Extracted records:
┌──

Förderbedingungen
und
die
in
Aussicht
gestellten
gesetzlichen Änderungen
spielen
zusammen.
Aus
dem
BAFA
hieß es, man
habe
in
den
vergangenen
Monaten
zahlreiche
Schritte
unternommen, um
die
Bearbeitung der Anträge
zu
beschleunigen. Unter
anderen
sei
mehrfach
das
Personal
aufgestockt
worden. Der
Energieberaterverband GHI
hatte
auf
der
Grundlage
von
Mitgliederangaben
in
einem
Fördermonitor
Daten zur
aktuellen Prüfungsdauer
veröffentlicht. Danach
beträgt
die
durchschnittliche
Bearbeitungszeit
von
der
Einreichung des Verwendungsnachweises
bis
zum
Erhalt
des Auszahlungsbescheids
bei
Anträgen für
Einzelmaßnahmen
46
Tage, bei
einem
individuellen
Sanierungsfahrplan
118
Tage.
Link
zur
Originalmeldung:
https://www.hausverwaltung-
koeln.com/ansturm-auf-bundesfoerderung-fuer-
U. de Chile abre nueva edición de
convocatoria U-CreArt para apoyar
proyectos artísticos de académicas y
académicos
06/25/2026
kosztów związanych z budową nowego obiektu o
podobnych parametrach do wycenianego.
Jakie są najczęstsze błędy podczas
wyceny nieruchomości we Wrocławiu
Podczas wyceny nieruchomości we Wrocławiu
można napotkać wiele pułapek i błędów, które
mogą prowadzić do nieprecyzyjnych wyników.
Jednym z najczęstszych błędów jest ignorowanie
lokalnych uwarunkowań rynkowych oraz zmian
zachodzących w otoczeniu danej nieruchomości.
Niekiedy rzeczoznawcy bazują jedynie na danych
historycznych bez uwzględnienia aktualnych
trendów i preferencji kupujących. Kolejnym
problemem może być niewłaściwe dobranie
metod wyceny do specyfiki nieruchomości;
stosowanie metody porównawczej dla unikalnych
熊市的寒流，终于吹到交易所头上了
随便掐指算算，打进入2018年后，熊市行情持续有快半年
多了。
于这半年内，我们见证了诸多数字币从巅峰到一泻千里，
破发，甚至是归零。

└──

## Problem to solve
Once you have found every line above holding the word "nieruchomości", copy those lines.

## Reply
wyceny nieruchomości we Wrocławiu
Podczas wyceny nieruchomości we Wrocławiu
zachodzących w otoczeniu danej nieruchomości.
metod wyceny do specyfiki nieruchomości;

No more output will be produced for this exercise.